**PASSAGE:**
Barbacoa De Cabeza
Submitted by liwewe
Traditional Rio Grande Valley barbacoa de cabeza, beef head pit-cooked overnight in coals with onion, garlic, and cilantro. The Sunday-morning tortilla filling that defines South Texas cooking.
YIELD
6 servingsPREP
15 minCOOK
12 hrsREADY
12 hrsBarbacoa de cabeza is one of the most authentic regional dishes in Texas-Mexican cooking, the kind of recipe that doesn’t translate well to a quick weeknight version. The traditional method calls for a whole beef head wrapped with onion, garlic, and cilantro, packed in burlap, and buried over coals in a pit dug in the yard. Twelve to eighteen hours later, you unearth meat so tender it falls apart with a fork.
This is a Sunday-morning event in the Rio Grande Valley. Families gather to dig the pit on Saturday afternoon, build the fire, set the cabeza to cook overnight, and pull tacos out of the ground in the morning along with stacks of fresh tortillas. The portion size in the recipe ("one vanload") tells you how this dish is meant to be eaten: communally, in quantity.
The pit method is what gives the meat its distinctive flavor. Slow underground cooking, oak or mesquite smoke filtering down through the dirt, and the long steam from the wrapped aromatics produce a flavor profile that no above-ground method can match. If you don’t have a yard or a pit, the recipe offers an oven or charcoal-grill workaround using foil instead of paper. The result won’t be quite the same, but it’s close enough to satisfy.
The cabeza itself scares first-timers. It does not look pretty. Buy it the day you cook so you don’t have to look at it longer than necessary. Once cooked, the shredded meat goes into flour tortillas with chopped onion, cilantro, and lime.
Pro Tips
- Remove the eyes and ears before wrapping. The recipe also says to discard the tongue, which can be cooked separately if you like; left in, it changes the flavor.
- Use slow-burning hardwoods like oak, mesquite, or pecan. Pine and softwoods produce harsh, resinous smoke.
- Layer ashes between the coals and the cabeza so the meat doesn’t sit directly on hot coals. Direct contact burns the outside before the inside cooks.
- Test for doneness by feeling the cabeza through the wrappings. Done meat feels soft and yielding; underdone is firm and resistant.
Variations
- Use a section of beef cheek or beef shank if a whole cabeza is unavailable.
- Cook in a heavy Dutch oven at low heat overnight for an indoor version.
- Serve with pico de gallo, pickled red onions, and salsa verde for a contemporary taqueria-style spread.
Ingredients
Directions
Before you actually get the cabeza (beef head), understand that it won’t look very nice; in fact it will look pretty gruesome. Therefore, I suggest purchasing the thing the day you cook it.
In the Rio Grande Valley, barbacoa de cabeza is traditionally eaten on Sunday mornings.

**SUPPLIED ENTRIES:**
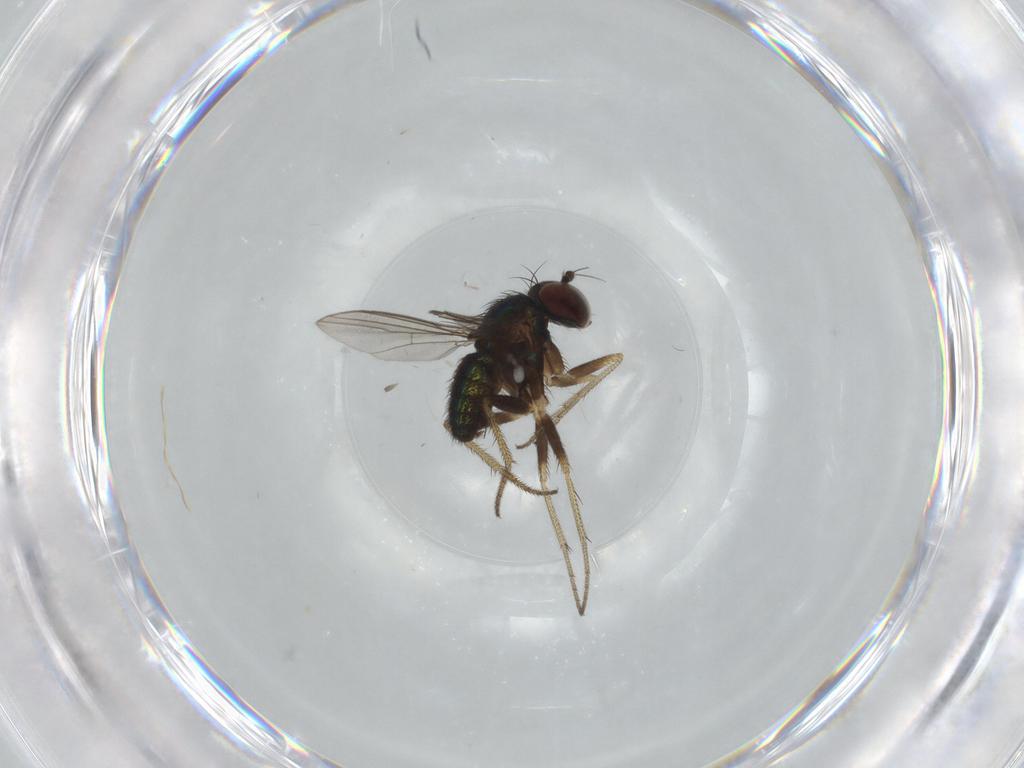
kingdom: Animalia
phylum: Arthropoda
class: Insecta
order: Diptera
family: Dolichopodidae
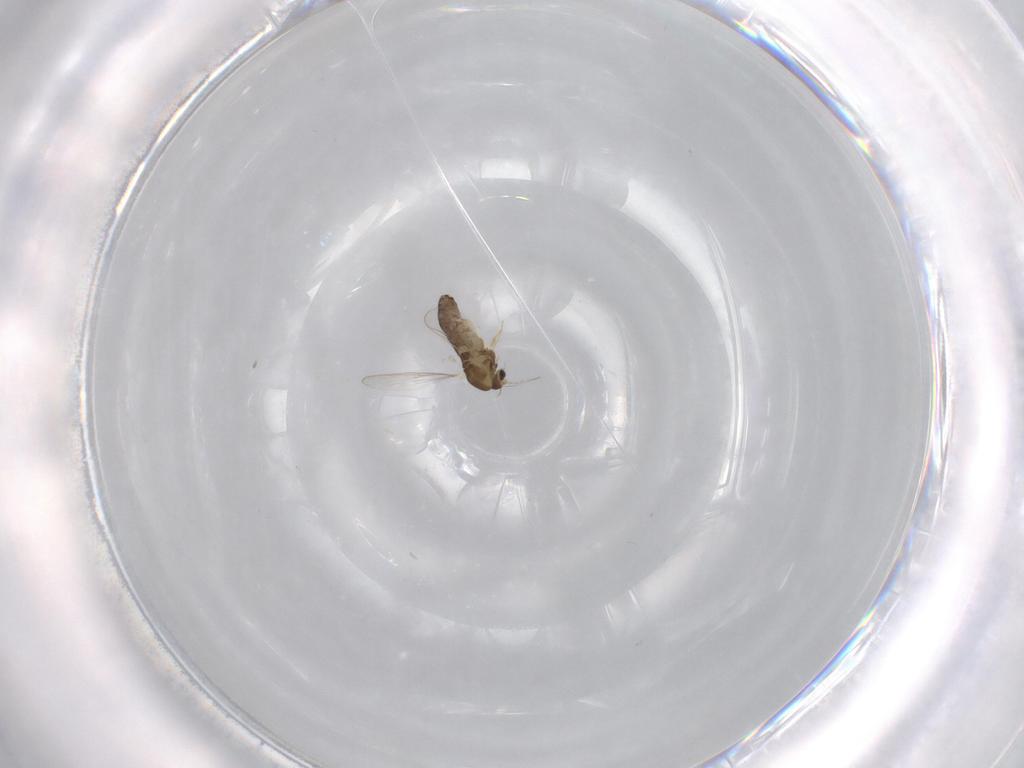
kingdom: Animalia
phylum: Arthropoda
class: Insecta
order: Diptera
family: Chironomidae
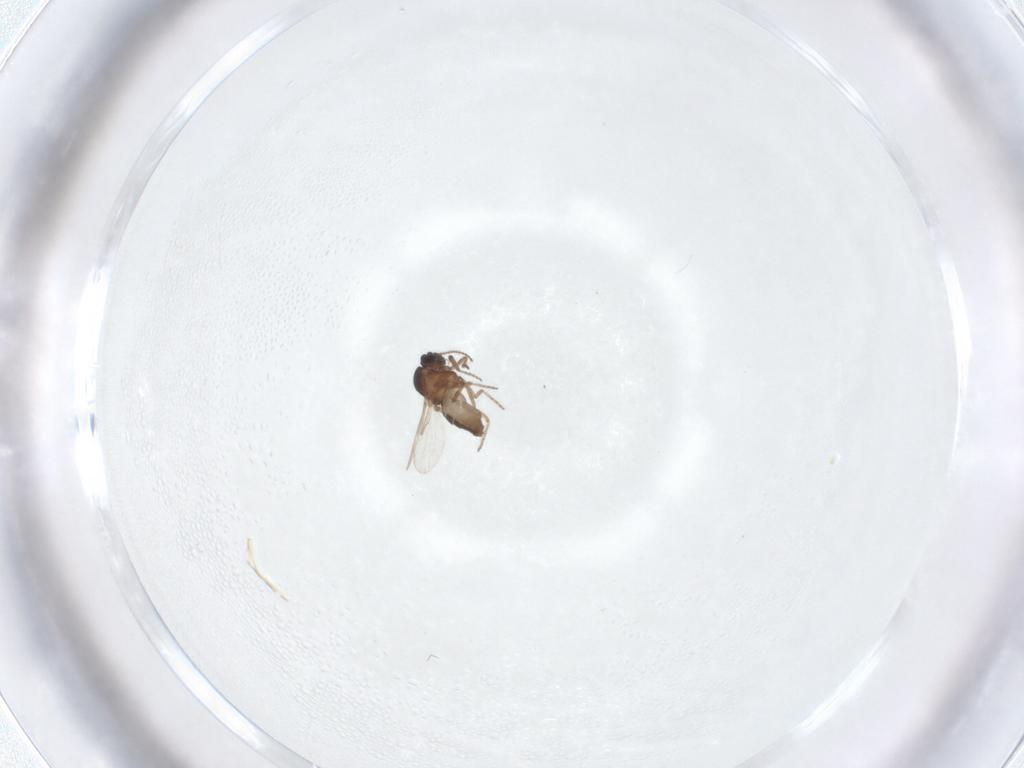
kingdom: Animalia
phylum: Arthropoda
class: Insecta
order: Diptera
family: Ceratopogonidae
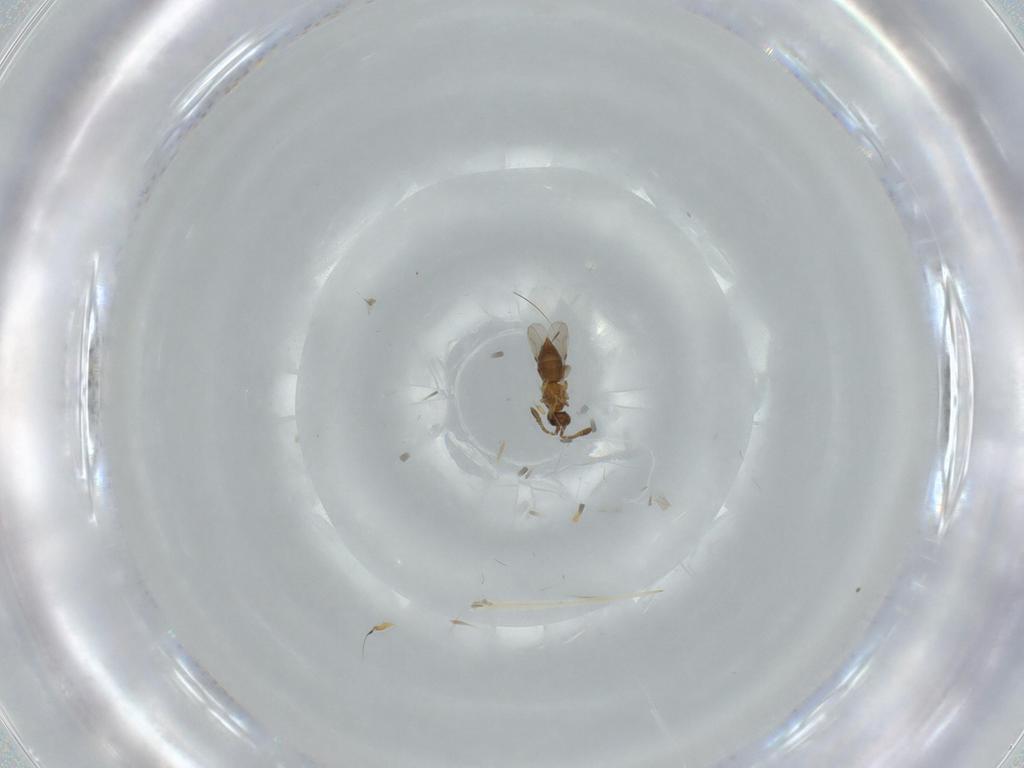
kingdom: Animalia
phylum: Arthropoda
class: Insecta
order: Hymenoptera
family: Ceraphronidae
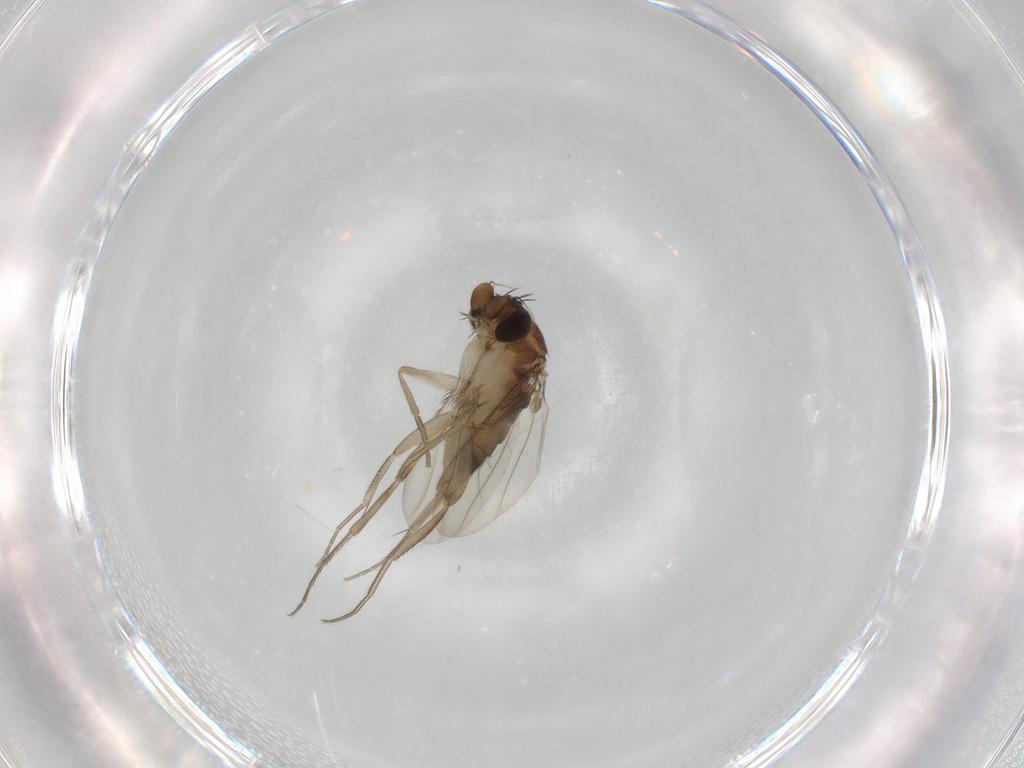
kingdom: Animalia
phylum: Arthropoda
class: Insecta
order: Diptera
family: Phoridae
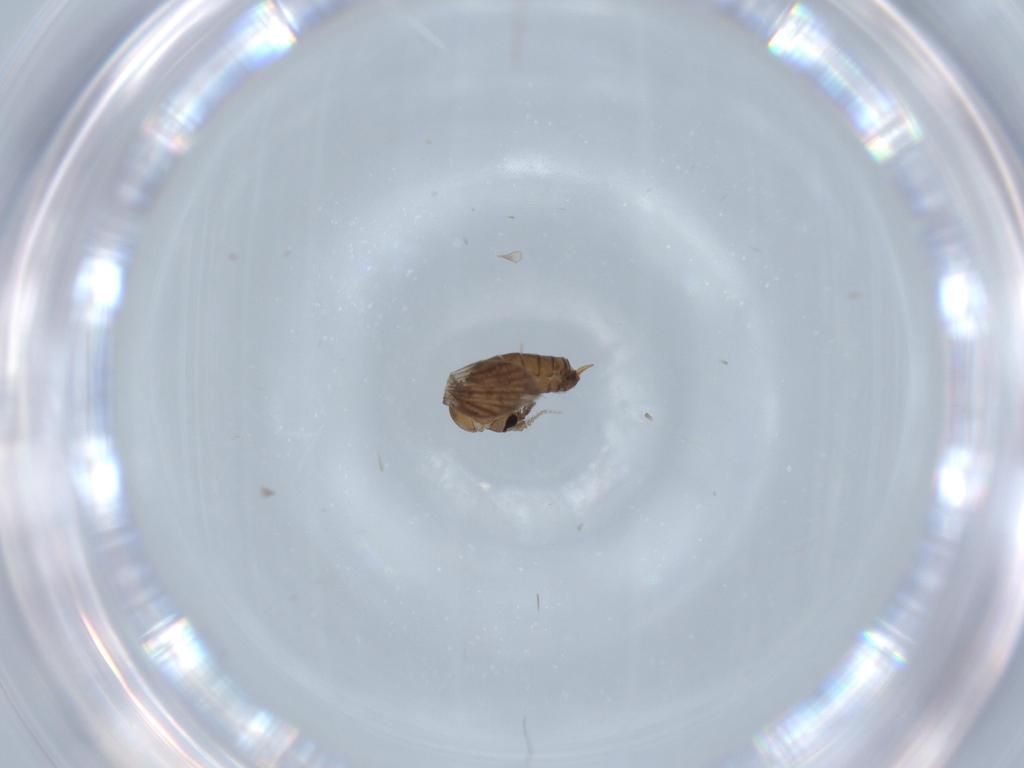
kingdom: Animalia
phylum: Arthropoda
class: Insecta
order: Diptera
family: Psychodidae
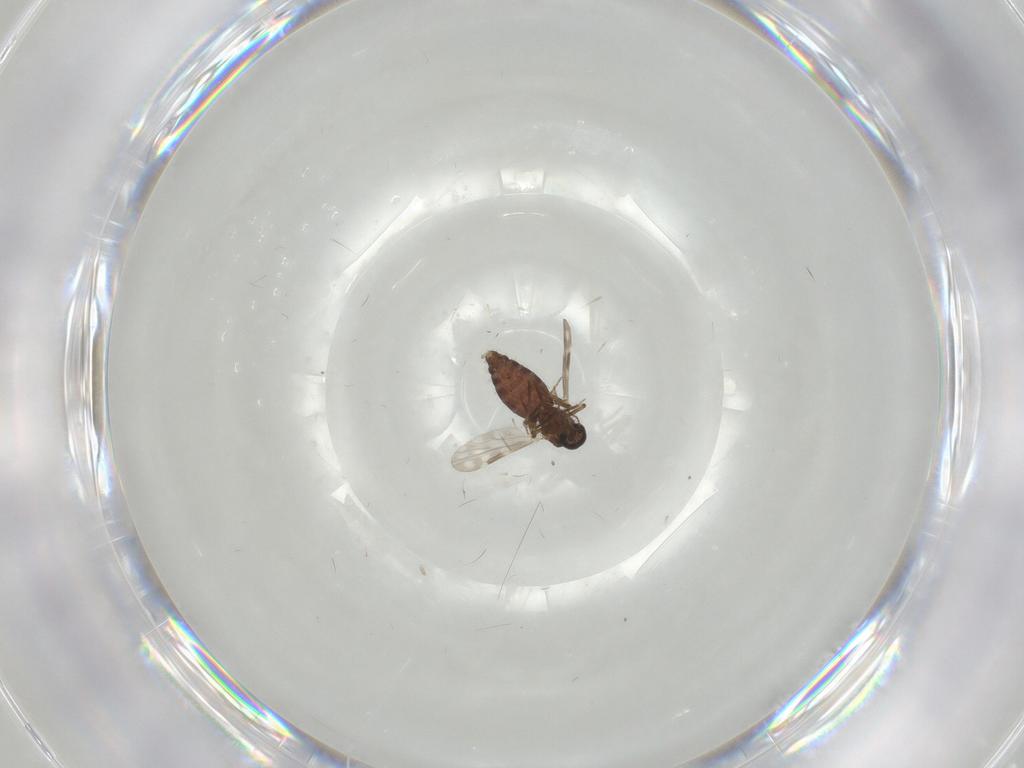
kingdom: Animalia
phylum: Arthropoda
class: Insecta
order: Diptera
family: Ceratopogonidae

**TASK INSTRUCTIONS:**
[1] Update the barbacoa recipe, starting at the words "- Layer ashes" and stopping after "firm and resistant.", with "cabeza" changed to "beef head".
[2] Write what comes next in the barbacoa recipe, picking up after its last sentence.
The records come from a separate source, not from the barbacoa recipe.

**RESPONSES TO THE EXERCISE:**
[1]
- Layer ashes between the coals and the beef head so the meat doesn’t sit directly on hot coals. Direct contact burns the outside before the inside cooks.
- Test for doneness by feeling the beef head through the wrappings. Done meat feels soft and yielding; underdone is firm and resistant.

[2]
Clean the cabeza, removing eyes, ears, etc. Discard the tongue. Leaving it will impart an odd taste to the meat. Wrap the cabeza in a paper sack, along with onions, garlic, and cilantro. Wrap THAT in burlap.
Dig a hole 2 feet deep and build a driftwood fire in it. Wait until the fire goes to coals, then cover them with ashes, followed by the cabeza, then about 2 inches of dry dirt or sand. Fill up the hole. Add 6 to 8 inches of dirt or sand over it. Build a fire on top of the ground. Use slow-burining wood such as oak or mesquite.
Leave the cabeza in the hole 12 to 18 hours. For example, if you begin cooking it at 4:00 p. m., it should be ready by the next morning. Serve with tortillas.
Serves one vanload.
If you want to try barbacoa de cabeza at homne, try wrapping the cabeza in foil and bakinng it in an oven or over a charcoal grill. Using foil in place of the paper bag keeps the cabeza slightly moister while cooking.
Comments
If you cook it in the oven(for how many hours)and at what temperature.First timer on cooking a beef head,Thanks for any help!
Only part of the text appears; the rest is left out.